Угву представил маму, Анулику, Ннесиначи под грязным, черным от солнца солдатом-хауса, представил так живо, что содрогнулся. Он вышел во двор, сел на бетонные плиты и зажмурился, мечтая попасть домой хоть на минуточку и убедиться, что с ними ничего не случилось. Может быть, враги уже в поселке, заняли тетушкин дом, крытый рифленым железом. А может быть, его семья бежала, прихватив кур и коз, как все те люди, что стекались в Умуахию. Угву видел беженцев, с каждым днем они прибывали – новые лица на улицах, у городского колодца, на рынке. В дверь к ним то и дело стучали женщины, с голыми тощими ребятишками, предлагали работать за еду. Иногда, прежде чем отказать, Оланна приносила им размоченное в холодной воде гарри. Миссис Муокелу приютила у себя родню, восьмерых человек. Детей она приводила поиграть с Малышкой, и после их ухода Оланна каждый раз просила Угву проверять волосы Малышки на вшей. Все соседи брали к себе родственников. К Хозяину тоже приезжали двоюродные братья, жили в гостиной, а через несколько недель уехали на фронт. Напуганных, измученных, бездомных людей было так много, что Угву не удивился, когда однажды Оланна пришла домой и сказала, что начальную школу в Аква-куме превращают в лагерь для беженцев.

– Уже привезли бамбуковые кровати и посуду. На будущей неделе приезжает новый директор по мобилизации. – Голос у Оланны был усталый. Открыв кастрюлю на плите, она уставилась на кусочки вареного ямса.

– А как же дети, мэм?

– Я спросила директрису, не переведут ли школу в другое здание, а она только расхохоталась. Оказывается, мы последние. Все школы давно превратили в лагеря для беженцев или в армейские лагеря. – Оланна накрыла кастрюлю крышкой. – Буду вести занятия здесь, во дворе.

– С миссис Муокелу?

– Да. И с тобой, Угву. Тебе тоже дадим класс.

– Да, мэм! – Радость и гордость переполнили Угву. – Мэм? Как думаете, наш поселок заняли?

– Нет, конечно, – отрезала Оланна. – Слишком он мал. С какой стати им там задерживаться? Нечего им делать в таком захолустье. Скорее уж заняли университетский городок.
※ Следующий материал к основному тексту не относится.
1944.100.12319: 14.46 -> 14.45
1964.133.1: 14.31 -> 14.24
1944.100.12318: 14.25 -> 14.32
Взгляды их встретились; повисло тяжелое, недоброе молчание.

– Продам свои коричневые туфли матушке Ониче, сошью Малышке новое красивое платье, – со вздохом проговорила Оланна.
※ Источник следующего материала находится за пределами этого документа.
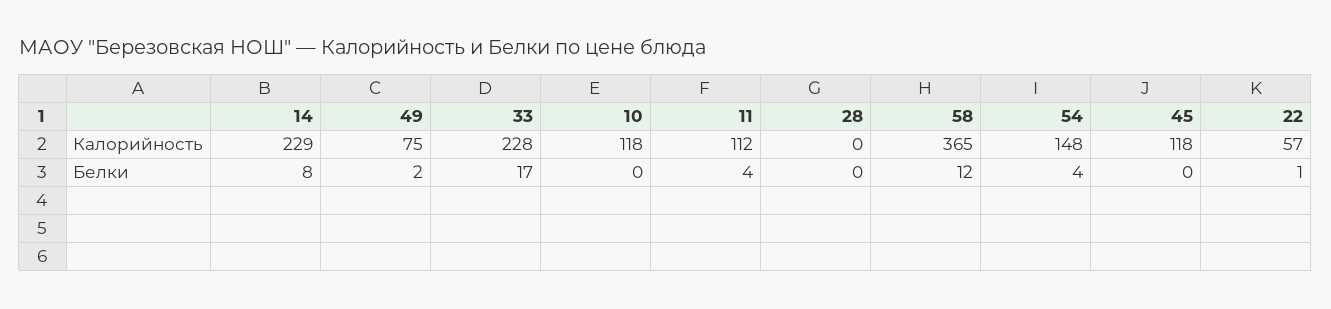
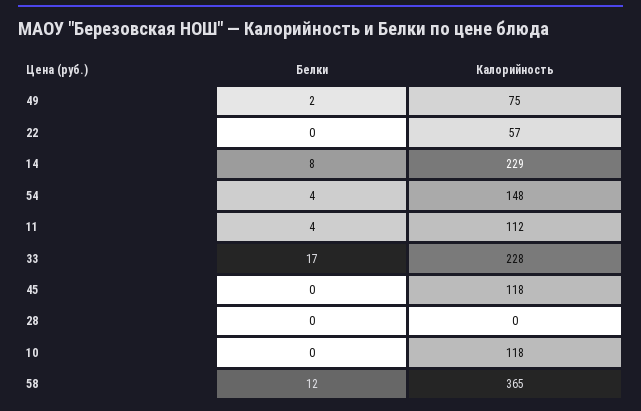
22, Белки: 1 -> 0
Угву принялся мыть посуду.


Угву увидел, как по дороге мчится черный «мерседес-бенц», на номерной табличке значилось «Директор». Возле дома Эберечи огромный автомобиль замедлил ход, и Угву понадеялся, что машина остановится и шофер спросит у него дорогу до начальной школы. Тогда он вдоволь налюбовался бы на приборную панель. Машина не просто остановилась, она въехала прямо к ним во двор. Не успел заглохнуть двигатель, выскочил помощник в накрахмаленной форме и отдал честь, когда из машины выбрался директор.

Это был профессор Эзека. Он казался ниже ростом, чем Угву помнил, округлился, шея стала не такая тощая. Угву смотрел на него во все глаза. Профессор Эзека весь лоснился, одет был с иголочки, но надменное лицо и хриплый голос остались прежними.

– Молодой человек, дома ли хозяин?

– Нет, сэр, – ответил Угву. В Нсукке профессор Эзека называл его по имени, а сейчас вроде и не узнал. – Он на работе, сэр.